Voinea: Man muss berücksichtigen, dass Ceausescu an Diabetes litt und während seiner dreitägigen Gefangenschaft kein Insulin zur Verfügung hatte. Dementsprechend war auch seine physische und mentale Auffassung, als ich ihn am Vormittag des ersten Weihnachtstages erblickte. Während der Verhandlung und nachdem sie ärztlich versorgt wurden, machten beide einen eher abwesenden Eindruck und wiederholten immer wieder, dass sie die Zusammensetzung des Gerichtes nicht anerkennen.
In der Gerichtsverhandlung waren außer den beiden Richtern auch zwei Strafverteidiger und der Vize-Verteidigungsminister und Ceausescu-Vertraute Victor Stanculescu anwesend. Welches Bild haben sie abgegeben?
Voinea: Erstaunt war ich über die Haltung von General Stanculescu, der während der Verhandlung Papierflugzeuge bastelte und die beiden Eheleute keines Blickes würdigte. Die Verteidiger wiederum attackierten teilweise die beiden Angeklagten, anstatt sie zu verteidigen, und waren eher bemüht, mit meinem Plädoyer zu konkurrieren.

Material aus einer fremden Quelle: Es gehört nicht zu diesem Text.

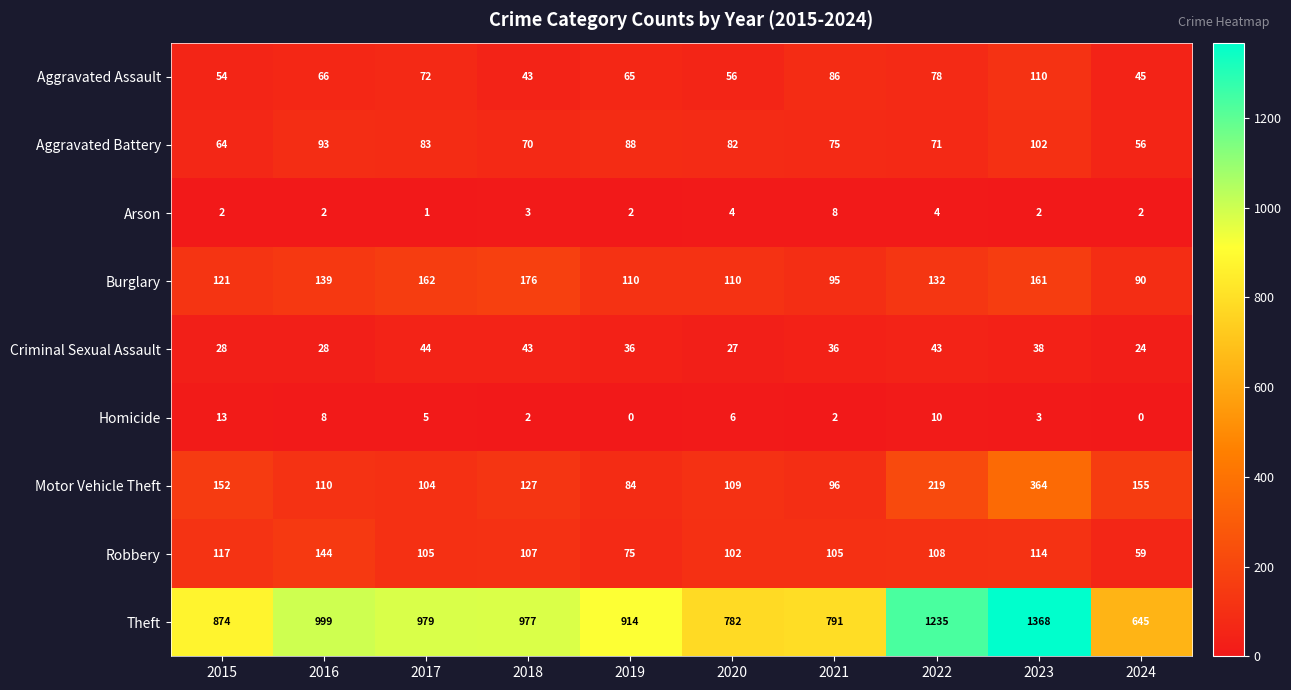

Rank the series by their maximum value, from lowest to highest.

Arson, Homicide, Criminal Sexual Assault, Aggravated Battery, Aggravated Assault, Robbery, Burglary, Motor Vehicle Theft, Theft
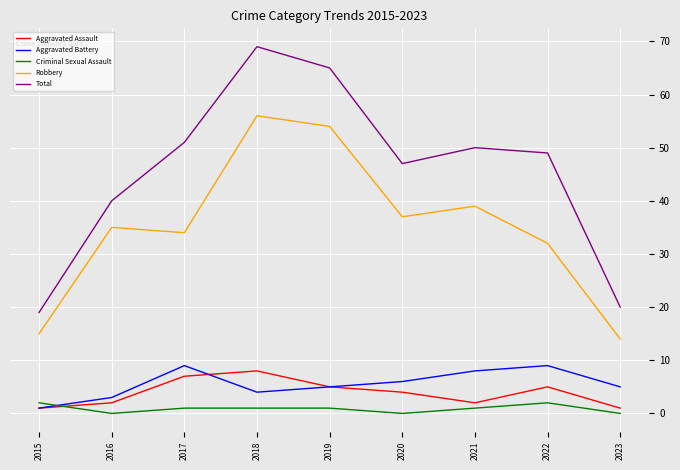

What is the maximum value shown in the chart?

69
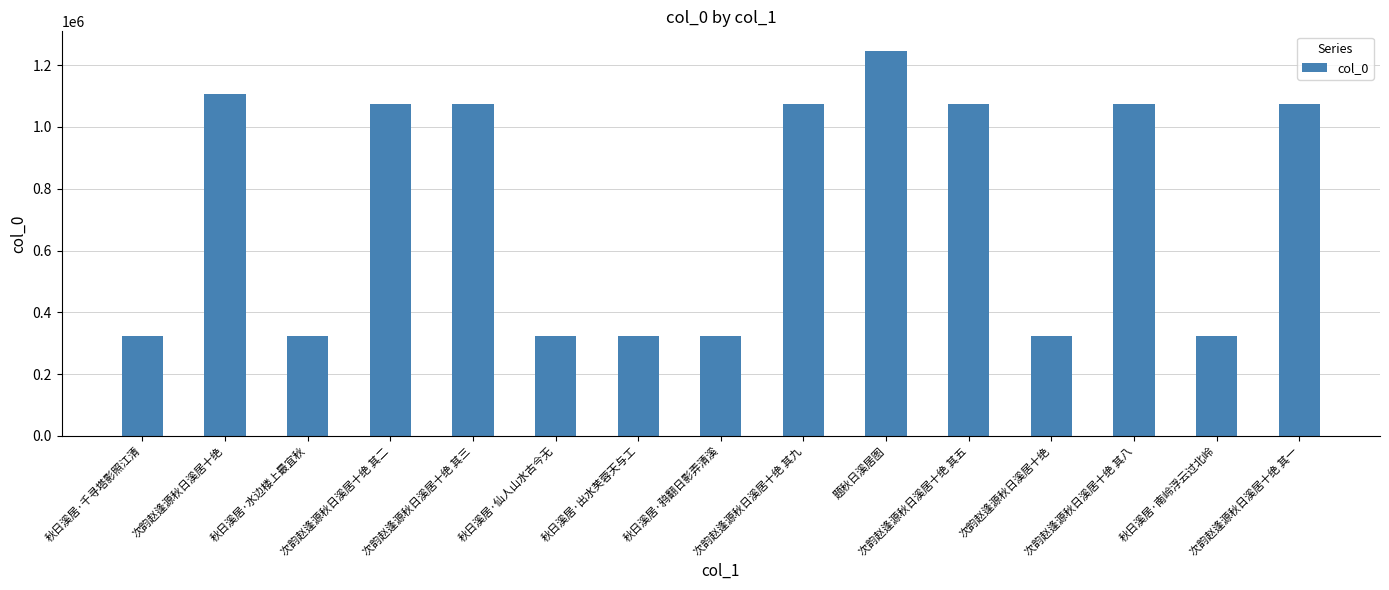

What is the smallest value displayed?

324259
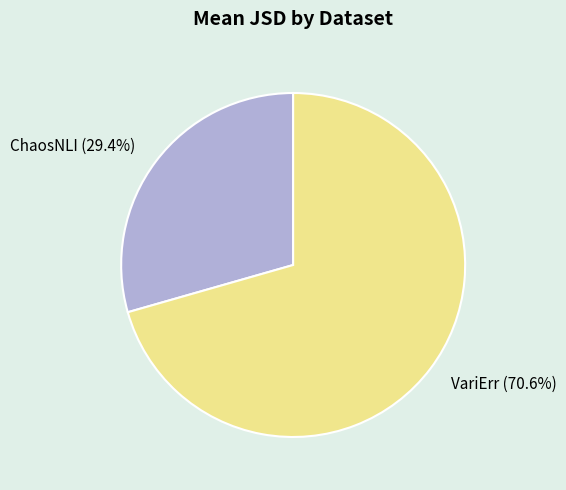

How much of the chart is everything except ChaosNLI?

70.6%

Der Prozess dauerte nur 80 Minuten. Haben Sie vorher schon gewusst, dass die beiden hingerichtet werden? Voinea: Nein, nach meinem Plädoyer bin ich aus dem Verhandlungsraum gegangen, weil es die Prozessordnung so vorsah. Eigentlich rechnete ich damit, dass die Verteidiger Revision einlegen würden und sich so der Prozess verzögern würde.
Viel später habe ich jedoch erfahren, dass es einen Deal mit den Richtern gab.
Der Westen bezichtigte Rumänien, eine juristische Farce veranstaltet zu haben, und zog Vergleiche mit den Nürnberger Prozessen nach dem Zweiten Weltkrieg. Was halten Sie davon? Voinea: Erlauben Sie mir, diese Betrachtung als etwas heuchlerisch anzusehen. Den Prozess gegen die Nazis haben die US-Amerikaner organisiert. In Rumänien standen aber weder Amerikaner noch Russen zur Verfügung. Abgesehen davon ist der Prozess gemäß der damaligen Strafprozessordnung durchgeführt worden, die für solche Verbrechen die Todesstrafe vorgesehen hat. Ich hätte mir gewünscht, an einem langen ausführlichen Verfahren gegen Ceausescu teilzunehmen, in dem man auch alle Aspekte der kommunistischen Gräueltaten hätte klären können. Ich glaube aber, dass man keinen langen Prozess wollte. Eine Anklage mit allen Details gegen Ceausescu hätte sich auch gegen das Regime und gegen alle, die es unterstützt haben, gerichtet. Bis heute ist den tausenden Opfern der Revolution keine Gerechtigkeit widerfahren, weil die Schuldigen nicht bekannt sind.
„So bin ich zum Dienstleister der Revolution geworden“
Dan Voinea
Rückblickend würden Sie heute eventuell anders verfahren?
Voinea: Nein, ich bedauere gar nichts! Ich würde auch heute so vorgehen, allerdings könnte ich nicht mehr für die Todesstrafe plädieren, weil sie abgeschafft wurde.